EXERCISE DESCRIPTION:
Whenever a line in the records below contains "производства", pick it out.

RECORDS TO USE:
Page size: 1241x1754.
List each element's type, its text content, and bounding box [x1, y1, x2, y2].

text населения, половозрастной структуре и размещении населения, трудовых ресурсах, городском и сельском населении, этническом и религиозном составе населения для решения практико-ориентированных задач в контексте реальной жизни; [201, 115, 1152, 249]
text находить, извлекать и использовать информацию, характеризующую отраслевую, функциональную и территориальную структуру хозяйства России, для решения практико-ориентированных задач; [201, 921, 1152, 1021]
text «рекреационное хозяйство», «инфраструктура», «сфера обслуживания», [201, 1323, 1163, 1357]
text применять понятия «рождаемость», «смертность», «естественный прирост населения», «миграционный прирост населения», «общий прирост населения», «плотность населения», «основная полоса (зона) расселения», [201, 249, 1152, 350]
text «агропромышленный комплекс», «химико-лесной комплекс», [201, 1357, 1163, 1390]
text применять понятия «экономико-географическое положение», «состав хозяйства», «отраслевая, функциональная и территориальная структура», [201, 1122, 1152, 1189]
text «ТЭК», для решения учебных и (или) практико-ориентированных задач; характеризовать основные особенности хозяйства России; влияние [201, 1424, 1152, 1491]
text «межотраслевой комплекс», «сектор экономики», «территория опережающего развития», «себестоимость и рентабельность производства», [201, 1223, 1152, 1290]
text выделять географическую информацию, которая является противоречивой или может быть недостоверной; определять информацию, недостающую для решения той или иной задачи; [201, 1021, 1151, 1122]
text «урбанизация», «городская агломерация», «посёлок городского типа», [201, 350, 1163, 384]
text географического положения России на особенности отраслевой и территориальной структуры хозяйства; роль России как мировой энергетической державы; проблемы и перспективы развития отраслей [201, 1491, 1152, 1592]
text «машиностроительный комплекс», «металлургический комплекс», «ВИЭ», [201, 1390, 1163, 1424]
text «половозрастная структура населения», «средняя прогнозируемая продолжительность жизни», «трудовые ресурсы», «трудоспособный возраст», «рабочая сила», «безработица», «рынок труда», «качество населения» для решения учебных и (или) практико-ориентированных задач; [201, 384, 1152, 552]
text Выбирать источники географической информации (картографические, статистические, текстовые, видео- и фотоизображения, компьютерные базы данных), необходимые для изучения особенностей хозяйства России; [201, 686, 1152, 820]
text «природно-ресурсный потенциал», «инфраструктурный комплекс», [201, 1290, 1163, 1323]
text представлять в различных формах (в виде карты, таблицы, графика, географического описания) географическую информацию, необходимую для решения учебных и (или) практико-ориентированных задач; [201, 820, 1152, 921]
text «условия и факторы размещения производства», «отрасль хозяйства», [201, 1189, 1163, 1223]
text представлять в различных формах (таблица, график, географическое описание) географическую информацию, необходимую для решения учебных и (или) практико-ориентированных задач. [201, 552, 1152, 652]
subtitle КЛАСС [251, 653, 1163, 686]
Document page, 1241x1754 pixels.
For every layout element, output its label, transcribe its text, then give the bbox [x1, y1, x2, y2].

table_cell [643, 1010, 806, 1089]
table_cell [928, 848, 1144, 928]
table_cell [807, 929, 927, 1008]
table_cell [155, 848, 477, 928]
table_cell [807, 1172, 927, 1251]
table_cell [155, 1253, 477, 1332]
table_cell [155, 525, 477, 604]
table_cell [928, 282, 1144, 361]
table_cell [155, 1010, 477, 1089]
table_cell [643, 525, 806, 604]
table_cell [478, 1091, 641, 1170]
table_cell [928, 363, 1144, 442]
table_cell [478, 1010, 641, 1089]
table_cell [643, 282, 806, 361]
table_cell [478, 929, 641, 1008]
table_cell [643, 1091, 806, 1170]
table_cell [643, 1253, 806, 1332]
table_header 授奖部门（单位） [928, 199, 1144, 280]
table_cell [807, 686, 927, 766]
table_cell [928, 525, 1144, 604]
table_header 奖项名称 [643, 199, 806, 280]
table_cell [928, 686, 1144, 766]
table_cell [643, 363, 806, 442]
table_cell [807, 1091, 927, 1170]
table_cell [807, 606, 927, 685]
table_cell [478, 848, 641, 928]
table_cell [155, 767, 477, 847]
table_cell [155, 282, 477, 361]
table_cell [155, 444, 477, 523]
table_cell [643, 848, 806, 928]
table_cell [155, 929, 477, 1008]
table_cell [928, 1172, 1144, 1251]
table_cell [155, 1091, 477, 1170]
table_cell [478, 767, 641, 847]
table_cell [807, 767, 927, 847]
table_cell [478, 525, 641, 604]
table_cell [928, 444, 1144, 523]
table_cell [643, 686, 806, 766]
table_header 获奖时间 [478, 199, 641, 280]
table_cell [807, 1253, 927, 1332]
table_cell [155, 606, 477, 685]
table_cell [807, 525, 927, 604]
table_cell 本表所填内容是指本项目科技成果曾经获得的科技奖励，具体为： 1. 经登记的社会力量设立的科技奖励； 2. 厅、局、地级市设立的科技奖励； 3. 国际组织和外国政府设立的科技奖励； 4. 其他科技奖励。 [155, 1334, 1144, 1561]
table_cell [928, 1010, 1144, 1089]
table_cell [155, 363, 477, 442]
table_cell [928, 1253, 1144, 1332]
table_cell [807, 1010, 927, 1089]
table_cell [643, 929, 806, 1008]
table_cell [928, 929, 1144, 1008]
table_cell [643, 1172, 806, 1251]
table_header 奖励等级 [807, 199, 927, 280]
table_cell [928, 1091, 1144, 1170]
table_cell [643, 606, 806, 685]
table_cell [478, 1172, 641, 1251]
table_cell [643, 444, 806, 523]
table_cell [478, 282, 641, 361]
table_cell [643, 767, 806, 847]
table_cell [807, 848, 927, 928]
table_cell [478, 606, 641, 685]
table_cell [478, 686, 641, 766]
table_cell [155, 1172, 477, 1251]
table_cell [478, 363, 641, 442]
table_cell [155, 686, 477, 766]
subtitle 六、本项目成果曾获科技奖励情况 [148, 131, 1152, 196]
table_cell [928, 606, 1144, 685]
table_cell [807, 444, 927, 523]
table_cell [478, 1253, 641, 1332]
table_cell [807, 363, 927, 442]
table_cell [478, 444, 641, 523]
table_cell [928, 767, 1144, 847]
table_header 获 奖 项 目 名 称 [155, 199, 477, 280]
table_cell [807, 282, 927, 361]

WRITTEN REPLY:
text «межотраслевой комплекс», «сектор экономики», «территория опережающего развития», «себестоимость и рентабельность производства», [201, 1223, 1152, 1290]
text «условия и факторы размещения производства», «отрасль хозяйства», [201, 1189, 1163, 1223]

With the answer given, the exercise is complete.